::: MATERIAL FOR THIS TASK :::
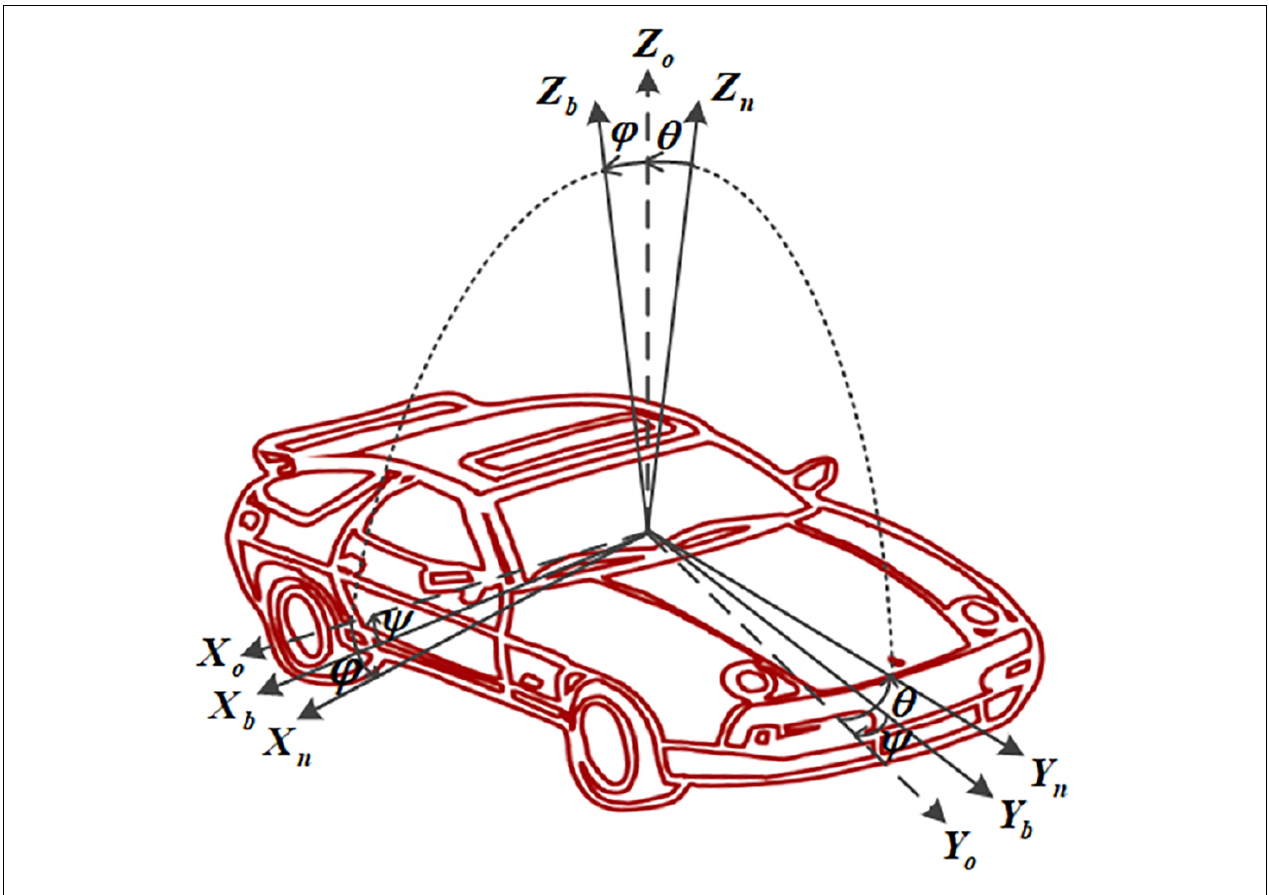
FIGURE 4 | Transformation from body frame (OX b Y b Z b ) to the navigation frame (OX n Y n Z n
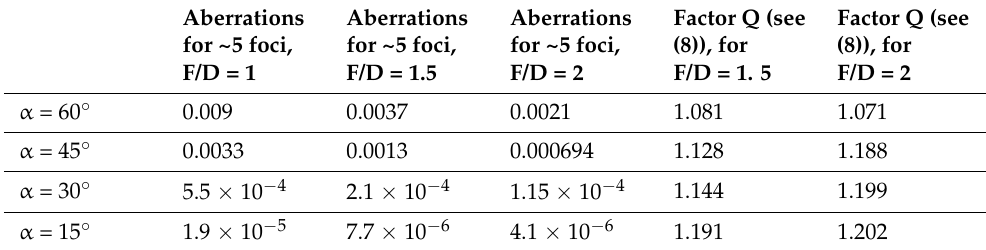
Table 6. Aberrations and Q factors for lenses with M = 1; D = 10 λ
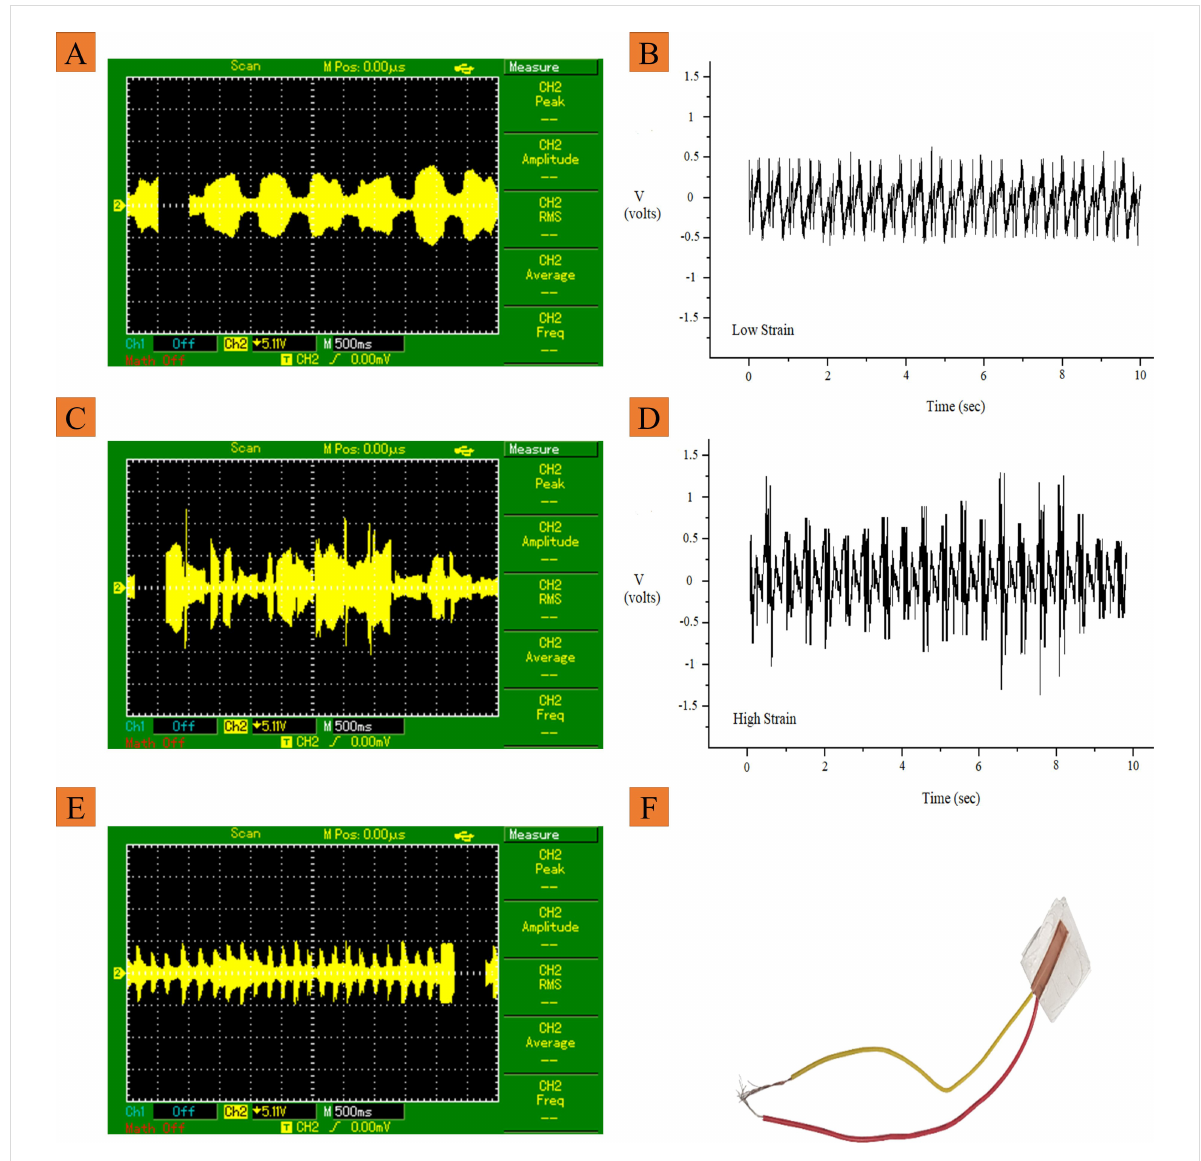
Figure 4: Digital oscilloscope graph of the sensor under low dynamic strain (A), the output voltage under low dynamic stress (B), digital oscilloscope graph of the sensor under high dynamic strain (C), the output voltage under high dynamic stress (D), digital oscilloscope graph of the sensor under low dynamic strain but with high frequency (E), and a piezoelectric sensor developed from 16 wt % solution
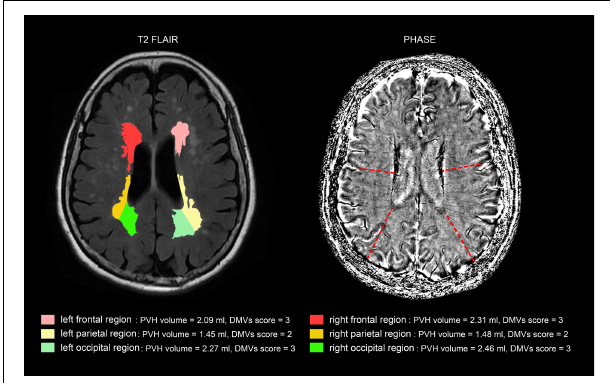
FIGURE 3 | An example of correlation between deep medullary veins (DMVs) and periventricular hyperintensities (PVHs) in different brain regions. The PVHs in the subject in frontal regions and occipital regions were relatively severe than that of parietal regions, and the DMVs scores in frontal regions and occipital regions (both grade 3) were higher than that of parietal regions (grade 2).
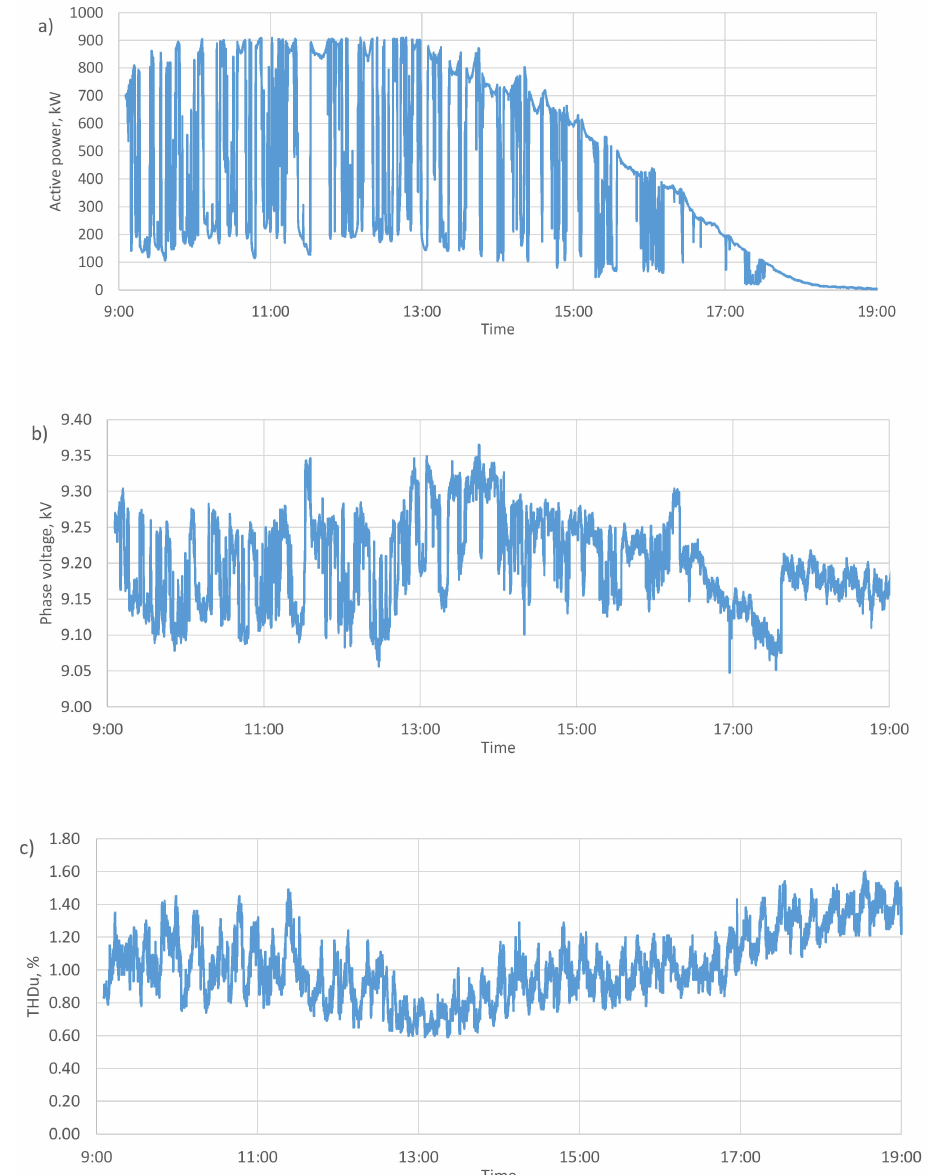
Figure 16. Exemplary one-day waveforms for the photovoltaic power station: ( a ) active power, ( b ) phase voltage—RMS value; ( c ) voltage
:::
WHAT THE EXERCISE ASKS — Leave the pictures out and reproduce each record exactly as written.

ANSWER BELOW —
FIGURE 4 | Transformation from body frame (OX b Y b Z b ) to the navigation frame (OX n Y n Z n
Table 6. Aberrations and Q factors for lenses with M = 1; D = 10 λ
Figure 4: Digital oscilloscope graph of the sensor under low dynamic strain (A), the output voltage under low dynamic stress (B), digital oscilloscope graph of the sensor under high dynamic strain (C), the output voltage under high dynamic stress (D), digital oscilloscope graph of the sensor under low dynamic strain but with high frequency (E), and a piezoelectric sensor developed from 16 wt % solution
FIGURE 3 | An example of correlation between deep medullary veins (DMVs) and periventricular hyperintensities (PVHs) in different brain regions. The PVHs in the subject in frontal regions and occipital regions were relatively severe than that of parietal regions, and the DMVs scores in frontal regions and occipital regions (both grade 3) were higher than that of parietal regions (grade 2).
Figure 16. Exemplary one-day waveforms for the photovoltaic power station: ( a ) active power, ( b ) phase voltage—RMS value; ( c ) voltage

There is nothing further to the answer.